Une fois ces expériences et celles de l’ORNL terminées, des scientifiques du Laboratoire national d’Argonne, ainsi que des scientifiques du Laboratoire national Lawrence Berkeley du DOE, ont mené des études de diffraction et d’absorption des rayons X pour révéler le changement structurel du cristal et les mécanismes de compensation de charge de le matériau pendant le chargement et le déchargement.

Comme la plupart des utilisateurs, l’UC San Diego a conservé ses droits sur les données et toute propriété intellectuelle produite au cours des expériences. Afin de commercialiser leur découverte, l’université a ensuite travaillé avec ses chercheurs pour former une société appelée Tyfast, qui prévoit de cibler d’abord les marchés des bus électriques et des outils électriques.

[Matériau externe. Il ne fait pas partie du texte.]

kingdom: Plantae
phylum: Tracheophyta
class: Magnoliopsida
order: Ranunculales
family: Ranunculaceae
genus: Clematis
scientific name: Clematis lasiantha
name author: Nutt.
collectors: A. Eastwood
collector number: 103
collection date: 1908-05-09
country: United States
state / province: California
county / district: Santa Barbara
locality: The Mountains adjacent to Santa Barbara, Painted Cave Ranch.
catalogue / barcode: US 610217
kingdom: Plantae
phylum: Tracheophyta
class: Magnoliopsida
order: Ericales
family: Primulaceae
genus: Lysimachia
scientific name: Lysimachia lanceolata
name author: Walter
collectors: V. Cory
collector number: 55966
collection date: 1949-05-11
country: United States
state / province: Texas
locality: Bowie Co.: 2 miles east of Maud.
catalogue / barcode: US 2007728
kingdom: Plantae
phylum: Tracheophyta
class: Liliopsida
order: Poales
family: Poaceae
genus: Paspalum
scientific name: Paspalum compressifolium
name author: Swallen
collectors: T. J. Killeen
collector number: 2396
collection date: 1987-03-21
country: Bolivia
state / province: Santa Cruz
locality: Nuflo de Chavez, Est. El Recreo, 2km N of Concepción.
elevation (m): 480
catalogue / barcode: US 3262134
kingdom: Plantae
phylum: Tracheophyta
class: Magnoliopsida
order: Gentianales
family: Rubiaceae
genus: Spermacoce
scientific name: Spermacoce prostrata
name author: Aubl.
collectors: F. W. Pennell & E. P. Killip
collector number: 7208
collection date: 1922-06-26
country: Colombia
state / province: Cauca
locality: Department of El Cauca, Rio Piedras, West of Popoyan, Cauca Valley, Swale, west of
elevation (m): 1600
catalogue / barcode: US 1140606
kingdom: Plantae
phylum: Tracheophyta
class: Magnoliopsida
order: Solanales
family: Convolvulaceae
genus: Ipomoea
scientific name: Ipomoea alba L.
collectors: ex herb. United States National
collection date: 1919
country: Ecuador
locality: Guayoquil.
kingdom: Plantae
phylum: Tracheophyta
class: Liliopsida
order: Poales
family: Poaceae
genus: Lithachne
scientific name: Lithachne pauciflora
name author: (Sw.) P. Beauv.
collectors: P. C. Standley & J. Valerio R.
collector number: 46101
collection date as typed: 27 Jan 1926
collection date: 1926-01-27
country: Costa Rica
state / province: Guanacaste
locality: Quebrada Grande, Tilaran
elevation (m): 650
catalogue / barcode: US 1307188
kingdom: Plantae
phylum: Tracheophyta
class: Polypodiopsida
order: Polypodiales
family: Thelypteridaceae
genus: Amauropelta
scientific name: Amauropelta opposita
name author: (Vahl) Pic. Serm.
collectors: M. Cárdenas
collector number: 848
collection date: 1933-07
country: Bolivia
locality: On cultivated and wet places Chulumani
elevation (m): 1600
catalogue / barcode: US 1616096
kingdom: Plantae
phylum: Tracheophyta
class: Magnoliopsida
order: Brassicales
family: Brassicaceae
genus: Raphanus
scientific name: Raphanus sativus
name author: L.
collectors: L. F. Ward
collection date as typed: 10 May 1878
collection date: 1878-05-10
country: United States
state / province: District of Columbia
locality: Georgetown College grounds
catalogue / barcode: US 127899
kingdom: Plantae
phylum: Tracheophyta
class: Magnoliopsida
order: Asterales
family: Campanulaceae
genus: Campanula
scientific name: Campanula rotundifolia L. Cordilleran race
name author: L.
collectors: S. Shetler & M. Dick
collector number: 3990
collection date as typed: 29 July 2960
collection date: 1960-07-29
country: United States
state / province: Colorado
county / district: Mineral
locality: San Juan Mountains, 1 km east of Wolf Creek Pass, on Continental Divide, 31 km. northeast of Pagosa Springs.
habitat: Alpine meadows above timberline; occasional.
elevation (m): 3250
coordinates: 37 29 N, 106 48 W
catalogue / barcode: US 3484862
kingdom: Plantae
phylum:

Référence : « Une anode de sel gemme désordonnée pour les batteries lithium-ion à charge rapide » par Haodong Liu, Zhuoying Zhu, Qizhang Yan, Sicen Yu, Xin He, Yan Chen, Rui Zhang, Lu Ma, Tongchao Liu, Matthew Li, Ruoqian Lin , Yiming Chen, Yejing Li, Xing Xing, Yoonjung Choi, Lucy Gao, Helen Sung-yun Cho, Ke An, Jun Feng, Robert Kostecki, Khalil Amine, Tianpin Wu, Jun Lu, Huolin L. Xin, Shyue Ping Ong et Ping Liu, le 2 septembre 2020, La nature.
DOI : 10.1038 / s41586-020-2637-6

La recherche sur la diffusion des neutrons a été soutenue par le DOE Office of Science.

SNS est une installation utilisateur du DOE Office of Science. ORNL est géré par UT-Battelle LLC pour l’Office of Science du DOE, le plus grand soutien de la recherche fondamentale en sciences physiques aux États-Unis. Le Bureau des sciences du DOE s’efforce de relever certains des défis les plus urgents de notre époque.